Our club through a art foundation that sponsors us purchased 4 novas as per picture 
The president of the foundation and the owner of woodcraft Texas are friends so he got some kind of deal.
They were purchased to add to our 3 club lathes so we could offer beginner wood turning lessons and we bring in 2 national/international turners a year and they offer 3 or 4 day classes . 
The lathes were purchased 2 years ago.
I have been involved with them from the start as I picked them up at woodcraft and stored them a month till club was ready to accept them( had to make room to store them securely )
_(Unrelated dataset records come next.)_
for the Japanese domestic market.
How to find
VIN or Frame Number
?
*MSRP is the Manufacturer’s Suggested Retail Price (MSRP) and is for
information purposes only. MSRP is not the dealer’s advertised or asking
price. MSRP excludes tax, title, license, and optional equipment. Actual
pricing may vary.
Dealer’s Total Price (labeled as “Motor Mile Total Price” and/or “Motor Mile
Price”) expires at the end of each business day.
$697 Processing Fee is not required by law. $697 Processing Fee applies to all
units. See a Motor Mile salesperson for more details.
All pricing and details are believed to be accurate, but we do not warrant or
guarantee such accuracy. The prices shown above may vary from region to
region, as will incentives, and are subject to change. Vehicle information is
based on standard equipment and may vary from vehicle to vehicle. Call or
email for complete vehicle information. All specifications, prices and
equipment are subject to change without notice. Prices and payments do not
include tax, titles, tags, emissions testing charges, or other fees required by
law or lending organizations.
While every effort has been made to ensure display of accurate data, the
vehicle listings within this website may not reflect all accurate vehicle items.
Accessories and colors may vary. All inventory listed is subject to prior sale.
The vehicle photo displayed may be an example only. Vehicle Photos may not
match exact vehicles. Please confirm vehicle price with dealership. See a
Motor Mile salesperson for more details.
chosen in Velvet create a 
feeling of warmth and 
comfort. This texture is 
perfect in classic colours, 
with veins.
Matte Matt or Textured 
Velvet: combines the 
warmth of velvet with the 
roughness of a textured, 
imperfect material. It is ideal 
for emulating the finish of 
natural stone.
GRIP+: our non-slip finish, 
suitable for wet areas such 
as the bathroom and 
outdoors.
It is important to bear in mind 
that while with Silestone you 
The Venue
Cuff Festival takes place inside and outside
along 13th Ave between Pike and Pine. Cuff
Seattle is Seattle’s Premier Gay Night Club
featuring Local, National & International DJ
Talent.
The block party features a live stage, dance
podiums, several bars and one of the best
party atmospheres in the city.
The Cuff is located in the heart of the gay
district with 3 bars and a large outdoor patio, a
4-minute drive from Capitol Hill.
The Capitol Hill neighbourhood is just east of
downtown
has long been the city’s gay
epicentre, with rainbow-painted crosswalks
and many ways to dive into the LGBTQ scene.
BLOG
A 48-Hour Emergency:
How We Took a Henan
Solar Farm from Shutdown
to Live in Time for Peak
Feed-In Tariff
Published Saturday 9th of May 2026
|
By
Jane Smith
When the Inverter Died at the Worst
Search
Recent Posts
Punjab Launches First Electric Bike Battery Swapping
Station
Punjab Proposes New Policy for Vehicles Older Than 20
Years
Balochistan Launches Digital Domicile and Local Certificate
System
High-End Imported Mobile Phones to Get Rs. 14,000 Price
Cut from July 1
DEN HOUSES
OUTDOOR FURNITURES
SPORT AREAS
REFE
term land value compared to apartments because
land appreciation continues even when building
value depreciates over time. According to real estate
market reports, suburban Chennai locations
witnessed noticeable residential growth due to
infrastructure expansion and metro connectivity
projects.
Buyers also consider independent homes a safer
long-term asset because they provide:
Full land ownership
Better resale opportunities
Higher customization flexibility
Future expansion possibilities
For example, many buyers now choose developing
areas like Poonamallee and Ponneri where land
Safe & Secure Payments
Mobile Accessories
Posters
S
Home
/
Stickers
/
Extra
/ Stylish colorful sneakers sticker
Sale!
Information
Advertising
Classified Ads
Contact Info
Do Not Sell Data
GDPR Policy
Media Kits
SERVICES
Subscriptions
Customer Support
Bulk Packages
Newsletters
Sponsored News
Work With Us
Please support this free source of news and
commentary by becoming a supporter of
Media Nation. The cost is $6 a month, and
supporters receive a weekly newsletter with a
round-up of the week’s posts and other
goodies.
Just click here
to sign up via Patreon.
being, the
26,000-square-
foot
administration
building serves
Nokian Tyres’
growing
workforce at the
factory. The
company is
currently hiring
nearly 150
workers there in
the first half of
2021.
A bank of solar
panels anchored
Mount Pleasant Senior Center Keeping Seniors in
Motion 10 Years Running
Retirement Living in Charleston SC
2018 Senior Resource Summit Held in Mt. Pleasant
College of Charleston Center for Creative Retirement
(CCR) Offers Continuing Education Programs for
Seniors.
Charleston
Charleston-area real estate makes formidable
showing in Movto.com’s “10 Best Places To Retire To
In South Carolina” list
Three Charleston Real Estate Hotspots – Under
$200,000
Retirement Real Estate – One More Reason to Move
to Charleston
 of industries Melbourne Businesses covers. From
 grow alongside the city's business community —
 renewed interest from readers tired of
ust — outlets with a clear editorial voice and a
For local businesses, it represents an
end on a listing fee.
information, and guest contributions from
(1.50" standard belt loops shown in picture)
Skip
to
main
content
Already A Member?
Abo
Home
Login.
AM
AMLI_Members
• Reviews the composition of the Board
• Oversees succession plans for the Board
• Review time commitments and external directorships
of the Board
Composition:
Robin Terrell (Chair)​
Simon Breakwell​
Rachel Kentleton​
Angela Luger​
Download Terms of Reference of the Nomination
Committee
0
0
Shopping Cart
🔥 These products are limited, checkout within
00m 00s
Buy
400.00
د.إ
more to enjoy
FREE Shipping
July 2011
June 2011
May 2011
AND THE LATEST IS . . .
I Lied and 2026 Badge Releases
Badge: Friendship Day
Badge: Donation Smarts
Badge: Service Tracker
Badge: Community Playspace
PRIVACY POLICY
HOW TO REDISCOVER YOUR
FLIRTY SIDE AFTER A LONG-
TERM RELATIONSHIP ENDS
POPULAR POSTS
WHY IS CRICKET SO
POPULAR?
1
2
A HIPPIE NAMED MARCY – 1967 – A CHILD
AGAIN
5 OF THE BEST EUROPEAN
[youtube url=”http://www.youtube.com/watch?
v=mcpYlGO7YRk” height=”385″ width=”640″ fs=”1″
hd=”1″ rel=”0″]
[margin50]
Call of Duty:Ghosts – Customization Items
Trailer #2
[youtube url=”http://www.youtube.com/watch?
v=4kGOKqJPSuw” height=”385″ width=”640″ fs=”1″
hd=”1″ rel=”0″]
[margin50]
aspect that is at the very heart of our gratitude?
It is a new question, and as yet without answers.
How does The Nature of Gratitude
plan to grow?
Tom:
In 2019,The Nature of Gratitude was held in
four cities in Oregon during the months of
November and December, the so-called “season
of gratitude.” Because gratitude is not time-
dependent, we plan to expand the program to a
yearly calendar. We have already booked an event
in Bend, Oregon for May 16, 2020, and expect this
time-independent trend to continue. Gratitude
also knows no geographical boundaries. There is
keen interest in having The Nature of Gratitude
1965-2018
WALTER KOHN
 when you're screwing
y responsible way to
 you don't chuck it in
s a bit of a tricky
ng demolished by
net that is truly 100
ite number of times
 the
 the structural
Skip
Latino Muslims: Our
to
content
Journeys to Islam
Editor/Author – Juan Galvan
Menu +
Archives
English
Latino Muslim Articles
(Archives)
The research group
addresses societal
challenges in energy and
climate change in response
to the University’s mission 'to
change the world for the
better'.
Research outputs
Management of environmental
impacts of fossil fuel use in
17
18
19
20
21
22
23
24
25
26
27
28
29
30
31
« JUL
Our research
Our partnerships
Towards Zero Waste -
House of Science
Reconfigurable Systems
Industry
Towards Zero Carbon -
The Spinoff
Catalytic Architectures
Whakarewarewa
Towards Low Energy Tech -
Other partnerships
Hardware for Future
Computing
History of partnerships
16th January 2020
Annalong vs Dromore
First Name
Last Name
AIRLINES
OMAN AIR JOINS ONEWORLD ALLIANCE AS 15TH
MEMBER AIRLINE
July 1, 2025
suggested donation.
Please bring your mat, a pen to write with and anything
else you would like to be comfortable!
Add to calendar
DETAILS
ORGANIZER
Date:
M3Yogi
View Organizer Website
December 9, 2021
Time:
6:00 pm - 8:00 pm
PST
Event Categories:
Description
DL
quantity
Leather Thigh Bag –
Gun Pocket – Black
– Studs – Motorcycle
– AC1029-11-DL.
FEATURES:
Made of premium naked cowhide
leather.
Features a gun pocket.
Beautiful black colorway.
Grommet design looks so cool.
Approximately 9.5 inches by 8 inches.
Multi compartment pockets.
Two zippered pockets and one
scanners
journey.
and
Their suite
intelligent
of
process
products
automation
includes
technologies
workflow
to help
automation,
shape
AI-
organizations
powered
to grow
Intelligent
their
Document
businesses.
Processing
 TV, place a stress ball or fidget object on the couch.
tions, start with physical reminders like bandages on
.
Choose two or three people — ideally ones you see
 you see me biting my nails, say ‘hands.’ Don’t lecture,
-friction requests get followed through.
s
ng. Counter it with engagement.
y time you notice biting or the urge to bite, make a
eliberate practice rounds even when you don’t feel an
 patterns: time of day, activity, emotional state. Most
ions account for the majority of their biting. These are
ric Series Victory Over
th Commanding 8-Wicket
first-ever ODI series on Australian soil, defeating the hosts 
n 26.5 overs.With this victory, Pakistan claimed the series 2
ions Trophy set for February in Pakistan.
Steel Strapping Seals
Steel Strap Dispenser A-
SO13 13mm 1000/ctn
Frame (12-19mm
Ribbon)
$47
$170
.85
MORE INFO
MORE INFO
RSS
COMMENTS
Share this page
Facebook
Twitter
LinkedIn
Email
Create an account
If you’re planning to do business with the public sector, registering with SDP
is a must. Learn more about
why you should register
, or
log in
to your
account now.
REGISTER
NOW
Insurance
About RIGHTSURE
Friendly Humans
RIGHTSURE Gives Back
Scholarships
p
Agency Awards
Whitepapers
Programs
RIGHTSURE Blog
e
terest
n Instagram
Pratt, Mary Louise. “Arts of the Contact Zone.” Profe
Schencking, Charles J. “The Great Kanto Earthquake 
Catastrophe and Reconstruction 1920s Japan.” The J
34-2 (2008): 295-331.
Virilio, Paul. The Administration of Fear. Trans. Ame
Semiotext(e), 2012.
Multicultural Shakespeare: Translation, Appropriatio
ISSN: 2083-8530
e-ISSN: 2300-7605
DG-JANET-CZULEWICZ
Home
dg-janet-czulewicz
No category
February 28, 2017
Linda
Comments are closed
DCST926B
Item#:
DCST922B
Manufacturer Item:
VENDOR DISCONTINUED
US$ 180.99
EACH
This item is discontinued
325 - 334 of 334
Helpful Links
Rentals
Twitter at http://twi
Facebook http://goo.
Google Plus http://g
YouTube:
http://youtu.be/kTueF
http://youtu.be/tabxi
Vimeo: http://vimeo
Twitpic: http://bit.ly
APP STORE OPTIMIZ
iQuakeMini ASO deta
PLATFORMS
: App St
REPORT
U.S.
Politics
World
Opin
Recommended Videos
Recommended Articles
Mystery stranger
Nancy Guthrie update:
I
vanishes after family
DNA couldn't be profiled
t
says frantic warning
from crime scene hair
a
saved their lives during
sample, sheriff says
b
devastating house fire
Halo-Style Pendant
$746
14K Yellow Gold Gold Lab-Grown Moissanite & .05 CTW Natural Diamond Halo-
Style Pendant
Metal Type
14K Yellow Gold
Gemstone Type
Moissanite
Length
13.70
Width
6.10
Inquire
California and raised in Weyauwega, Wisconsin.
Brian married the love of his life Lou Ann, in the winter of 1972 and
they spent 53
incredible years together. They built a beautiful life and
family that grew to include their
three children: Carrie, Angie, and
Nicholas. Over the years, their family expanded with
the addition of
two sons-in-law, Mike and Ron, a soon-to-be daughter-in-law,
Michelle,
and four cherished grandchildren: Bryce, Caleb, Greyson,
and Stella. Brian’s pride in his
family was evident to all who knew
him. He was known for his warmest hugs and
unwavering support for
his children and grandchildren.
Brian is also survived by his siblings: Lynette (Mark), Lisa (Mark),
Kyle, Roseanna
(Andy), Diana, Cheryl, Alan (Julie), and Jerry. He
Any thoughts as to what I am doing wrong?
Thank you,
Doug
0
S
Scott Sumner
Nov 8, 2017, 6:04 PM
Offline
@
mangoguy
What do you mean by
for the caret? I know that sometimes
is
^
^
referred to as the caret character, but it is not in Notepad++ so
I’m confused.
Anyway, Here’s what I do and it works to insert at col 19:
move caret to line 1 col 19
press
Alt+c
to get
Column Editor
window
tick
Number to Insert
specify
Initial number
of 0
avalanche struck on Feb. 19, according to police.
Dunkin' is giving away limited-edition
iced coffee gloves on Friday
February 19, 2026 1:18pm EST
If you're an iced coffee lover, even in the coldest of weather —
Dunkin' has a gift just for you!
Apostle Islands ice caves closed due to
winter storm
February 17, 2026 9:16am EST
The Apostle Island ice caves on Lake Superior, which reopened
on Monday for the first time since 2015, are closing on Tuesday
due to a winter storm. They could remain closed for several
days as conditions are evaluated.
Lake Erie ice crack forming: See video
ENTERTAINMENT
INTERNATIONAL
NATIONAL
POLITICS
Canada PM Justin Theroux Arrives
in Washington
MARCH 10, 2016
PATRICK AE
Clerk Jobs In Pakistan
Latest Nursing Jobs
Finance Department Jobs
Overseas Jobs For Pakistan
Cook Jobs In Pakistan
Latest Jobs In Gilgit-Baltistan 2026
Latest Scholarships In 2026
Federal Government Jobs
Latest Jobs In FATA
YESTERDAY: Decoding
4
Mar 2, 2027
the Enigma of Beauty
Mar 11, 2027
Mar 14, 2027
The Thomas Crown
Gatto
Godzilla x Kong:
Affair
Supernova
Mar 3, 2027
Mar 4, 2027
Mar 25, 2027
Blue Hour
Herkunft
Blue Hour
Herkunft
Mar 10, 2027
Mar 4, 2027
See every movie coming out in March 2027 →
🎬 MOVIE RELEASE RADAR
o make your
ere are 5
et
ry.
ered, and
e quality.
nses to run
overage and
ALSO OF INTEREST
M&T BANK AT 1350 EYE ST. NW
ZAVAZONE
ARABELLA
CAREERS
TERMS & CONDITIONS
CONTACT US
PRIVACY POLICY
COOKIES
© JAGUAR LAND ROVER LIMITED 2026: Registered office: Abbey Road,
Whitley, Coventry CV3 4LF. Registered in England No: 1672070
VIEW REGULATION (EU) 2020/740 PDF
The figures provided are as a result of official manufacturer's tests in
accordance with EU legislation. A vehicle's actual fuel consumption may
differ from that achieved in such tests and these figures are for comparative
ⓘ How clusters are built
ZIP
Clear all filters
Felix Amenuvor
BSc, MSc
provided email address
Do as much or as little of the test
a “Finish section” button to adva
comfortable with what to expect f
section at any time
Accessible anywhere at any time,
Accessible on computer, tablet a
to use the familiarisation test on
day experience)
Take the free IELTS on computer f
I purchased caster so we could move them into store room when not in use. 
Was one of 6 club members to assemble lathes.
Took the very first class ( have taken every class offered ) Have turned on one over 12 days in class and teaching beginners.
My honest opinion is they are cheaply made ..
Have no bulk to keep off center blanks from rattling the lathe around.
Had to modify beds so they aligned correctly.
Had to file all sharp edges ..
The ones we have are belt driven .. on slowest speed are prone to bogging motor down .. 
work better when you get the blank round then use very sharp tools and lite touch... very annoying.
For free and what we needed in the club they work.
If I was in the market to purchase a new lathe it wouldn’t be a Nova.

Reactions: Thank You! 1 | Great Post 1 | Informative 1


----------